Furthermore, there was no evidence that the condition on this sidewalk was unusual in comparison with the general conditions naturally prevalent throughout the city. Appellee did testify that the walks in front of the Senate Office Building, where she was employed, had been cleared, but this was no proof of general conditions throughout the city.

Finally, there was no evidence that the condition complained of had existed for such time as to give notice to the District and opportunity to correct it. For all that appears, the condition may have been the result of melting on the previous day followed by an overnight freeze.

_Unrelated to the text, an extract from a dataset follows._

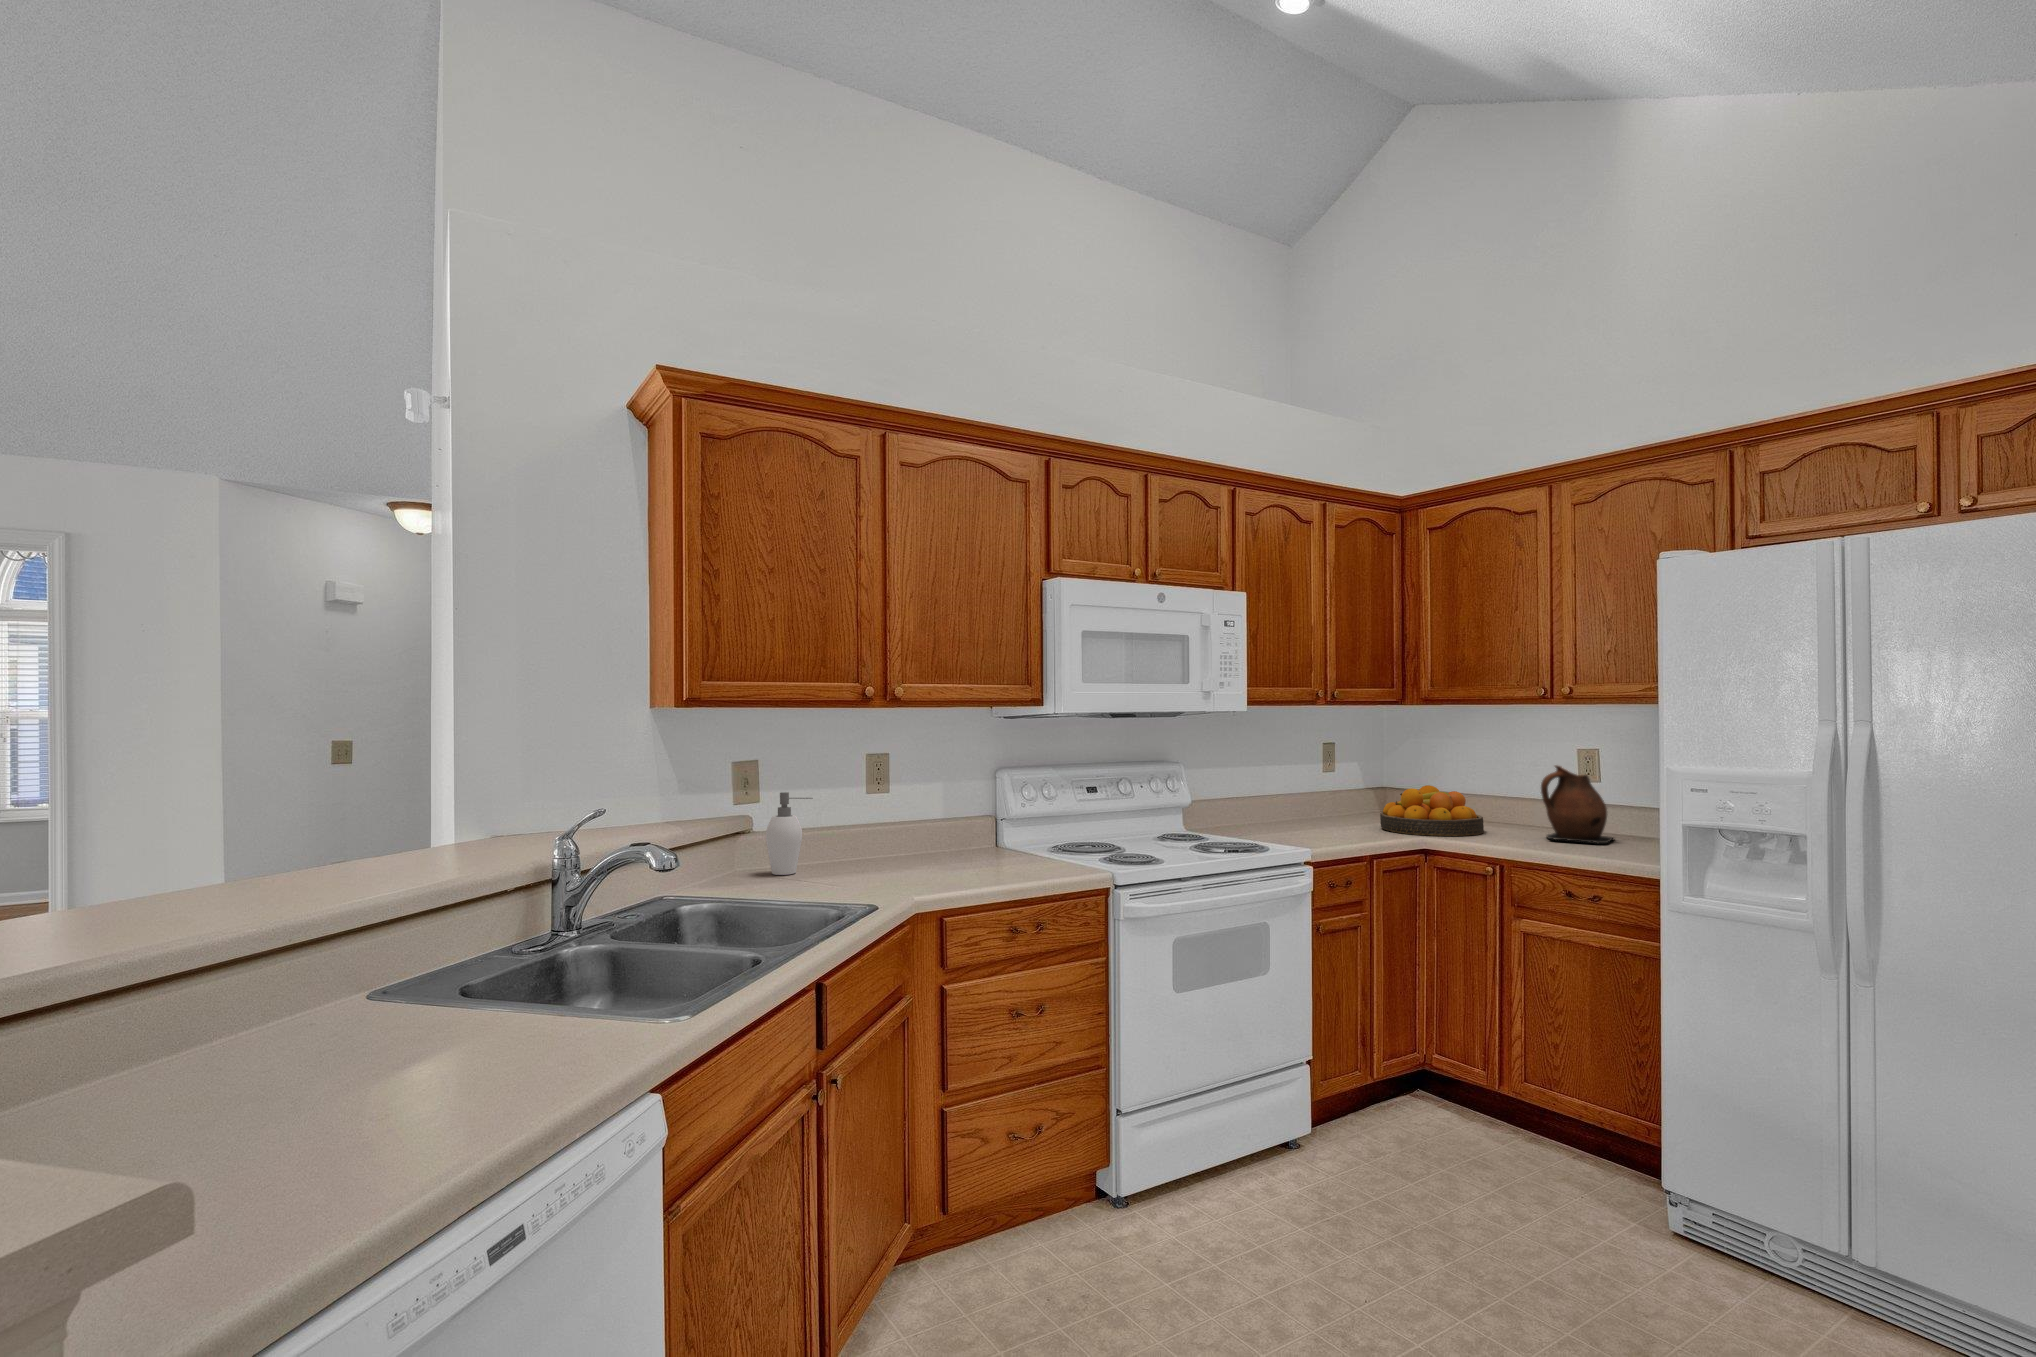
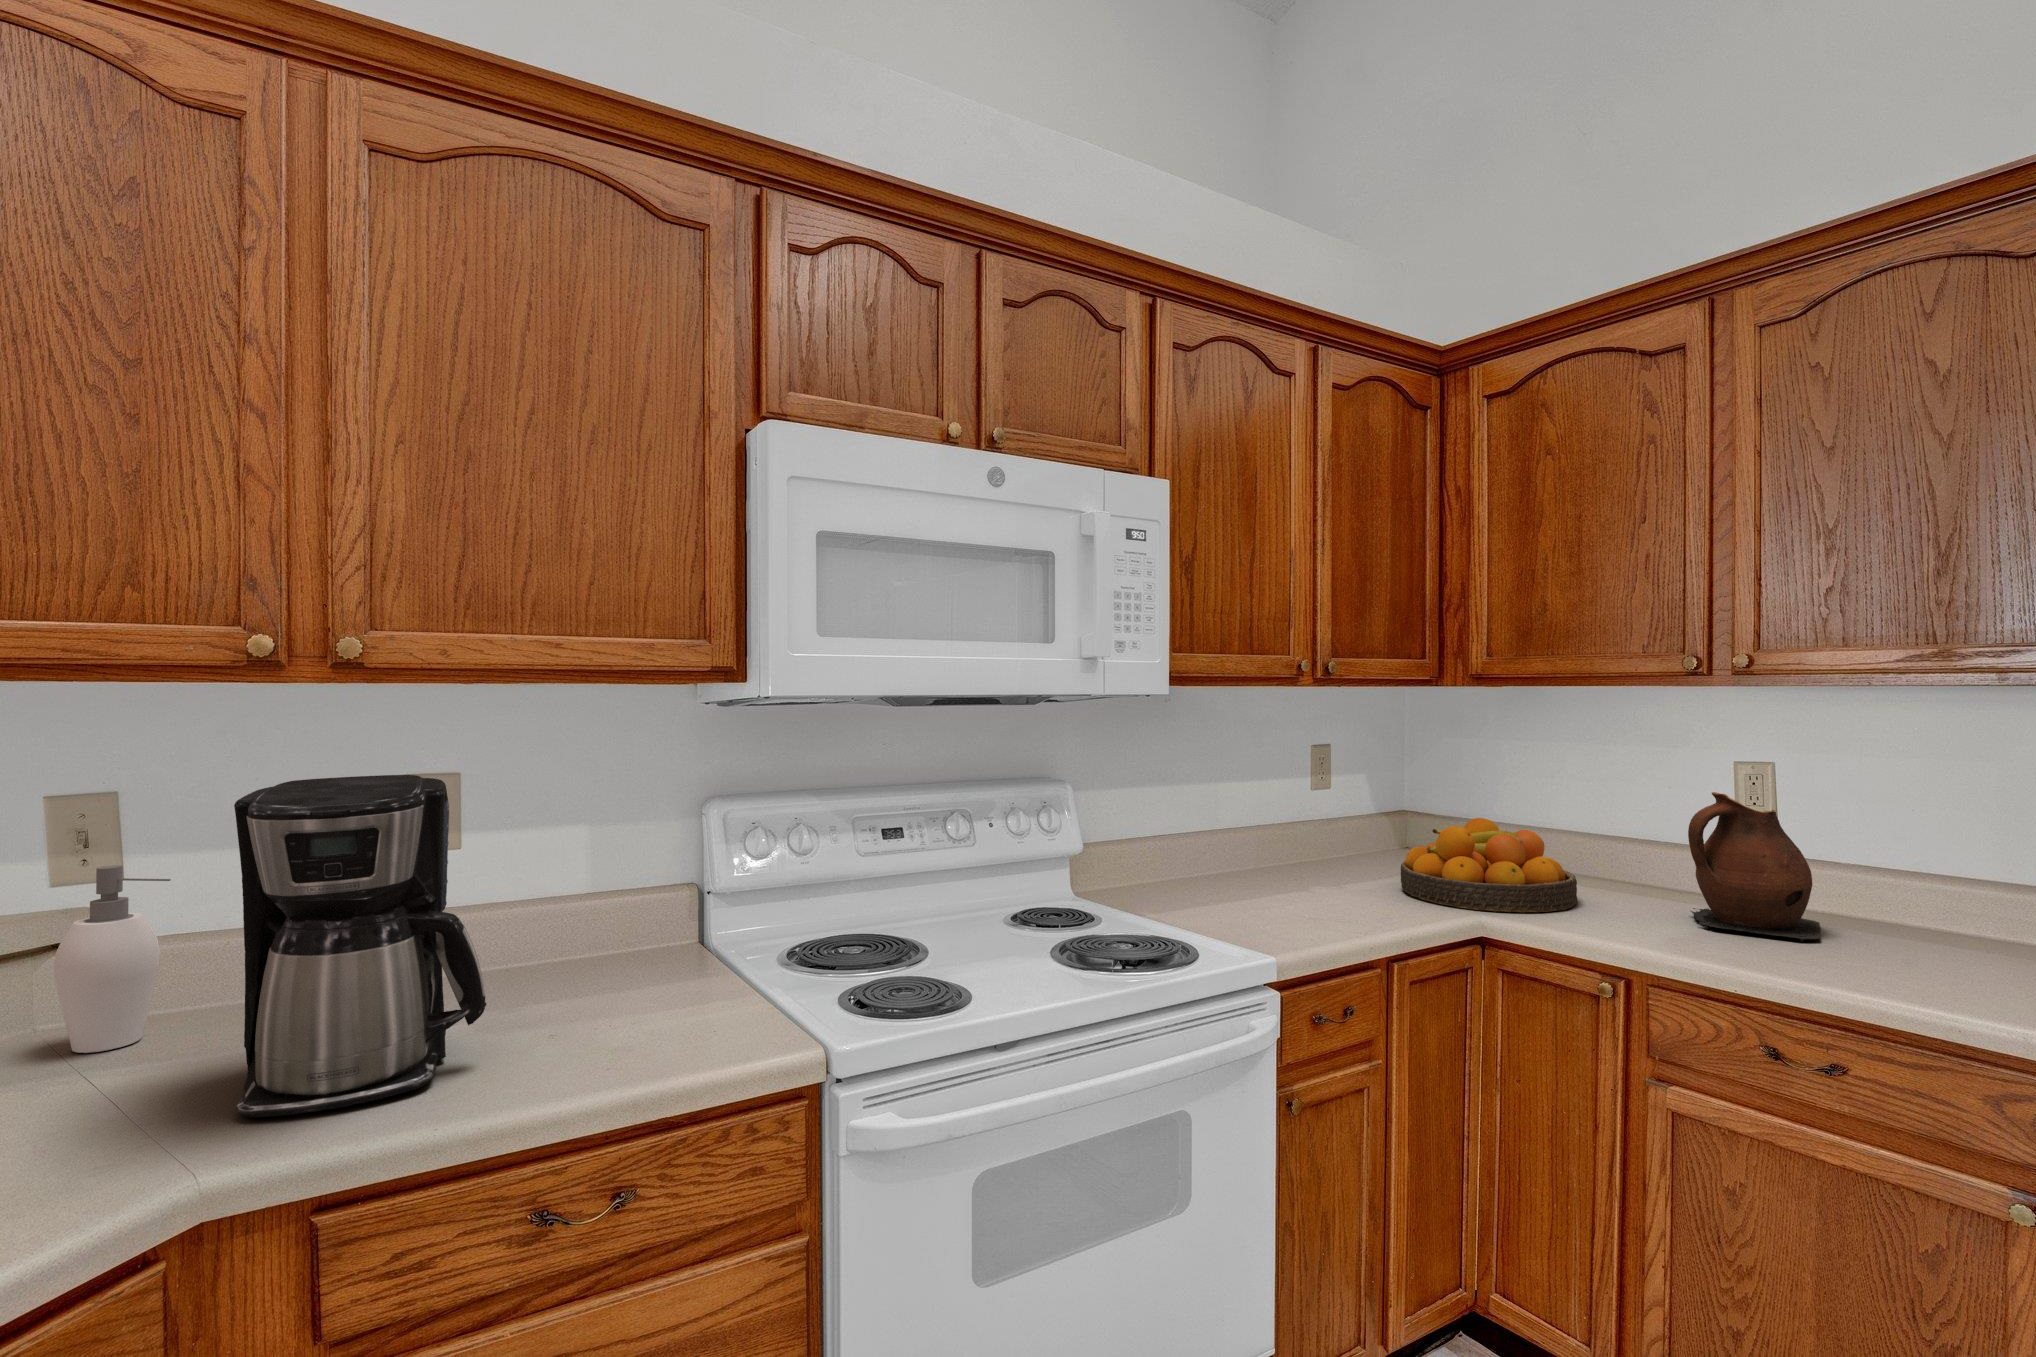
coffee maker: none [871,750,969,887] -> present [234,775,486,1118]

Judgment reversed with instructions to enter judgment for the District of Columbia.

NOTES

[1] D.C.Code 1967, § 11-321.

[2] See M.A.P. v. Ryan, D.C.App., 285 A.2d 310 (1971).

[3] Williams v. W.M.A. Transit Co., U.S. App.D.C. (No. 24,485, decided June 30, 1972, sl. op. at 17).

[4] Smith v. District of Columbia, D.C.Cir., 463 F.2d 962 (1972).

[5] The quoted language is that of Judge Leventhal in Williams v. W.M.A. Transit Co., supra, n. 3, sl. op. at 17.

[6] M.A.P. v. Ryan, supra, n. 2.

[7] Smith v. District of Columbia, D.C.Cir., 463 F.2d 962, 964 (1972).

[8] Smith v. District of Columbia, 89 U.S.App.D.C. 7, 13, 189 F.2d 671, 677 (1951).